On a more micro level, a similar problem emerged with the changes in U.S. military leadership that ensued. Joe Steele purging the military of officers who failed in battle had the potential to change the course. It resulted in Omar Bradley being in charge in Europe, and Eisenhower leading the way in the Pacific. Again, this introduces another potential moving part, as the two officers could've made different military decisions than those employed in OTL. But once again, things take an identical course to OTL, which is a letdown.
It's especially glaring because Turtledove actually paid good attention to a pretty good butterfly closer to home: because Joe Steele is paranoid, authoritarian, and purges people, there's the significant butterfly of no atomic bomb during WWII. Besides providing yet more intriguing, oft-speculated ATL developments (Operation Olympic implemented, followed by Japan divided between a communist North and capitalist South), it's a good attention to detail that shows one of the most likely changes that would've come about because of how Steele was running things. I just wish Turtledove had taken more risks like these when he had the opportunity elsewhere in the story.
Incidentally...poor Japan. It was hard to read just how much that country suffered in this story.
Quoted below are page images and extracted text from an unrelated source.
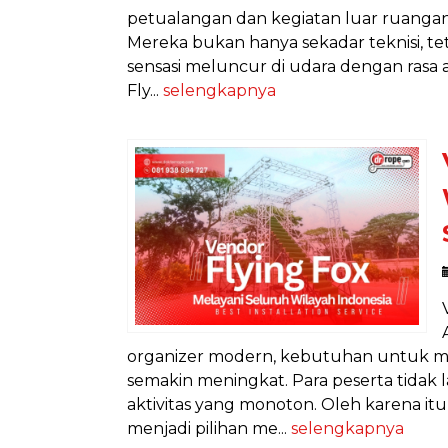
petualangan dan kegiatan luar ruangan,
Mereka bukan hanya sekadar teknisi, t
sensasi meluncur di udara dengan rasa
Fly...
selengkapnya
organizer modern, kebutuhan untuk m
semakin meningkat. Para peserta tidak 
aktivitas yang monoton. Oleh karena itu
menjadi pilihan me...
selengkapnya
In the end, the story itself was decently written, an engaging page-turner, and as mentioned before, the ending was pretty chilling. I think thematically, the story did a good job of describing the cultural contradictions of this darker, more authoritarian United States, the dilemmas citizens feel as their country becomes stronger, wealthier, and more prosperous, but less free, and how, exactly, they should feel about President Steele's place in history. Just like how TL-191 transplanted Hitler's Germany onto America, we've now seen Stalin's Russia played out in the USA. And while the former did a decent job exploring the scars brought about by destruction, defeat, and genocidal horror and guilt, the latter does a good job of exploring the confusion, uncertainty, double-think, and fear brought about by living under a brutal, yet effective and victorious tyrant. And unlike Khrushchev taking over the USSR, things aren't about to get any better for post-Joe Steele America.
In summary, well-written story with good perspective, interesting themes, and some intriguing changes when it makes the effort, but could've been better if it made full use of what it had to work with. 4 stars out of 5, imo.